**Task item:**
Without the pictures, repeat all of the data exactly as it appears below.

○ ○ ○ ○ ○ ○ ○

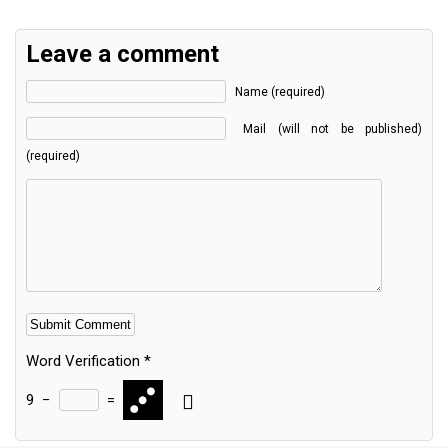
Leave a comment
Name (required)
Mail (will not be published)
(required)
Word Verification
*
9
−
=
Alternative:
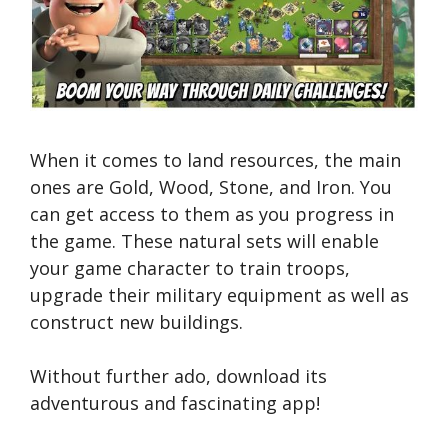
When it comes to land resources, the main
ones are Gold, Wood, Stone, and Iron. You
can get access to them as you progress in
the game. These natural sets will enable
your game character to train troops,
upgrade their military equipment as well as
construct new buildings.
Without further ado, download its
adventurous and fascinating app!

○ ○ ○ ○ ○ ○ ○

**Output for this exercise:**
Leave a comment
Name (required)
Mail (will not be published)
(required)
Word Verification
*
9
−
=
Alternative:
When it comes to land resources, the main
ones are Gold, Wood, Stone, and Iron. You
can get access to them as you progress in
the game. These natural sets will enable
your game character to train troops,
upgrade their military equipment as well as
construct new buildings.
Without further ado, download its
adventurous and fascinating app!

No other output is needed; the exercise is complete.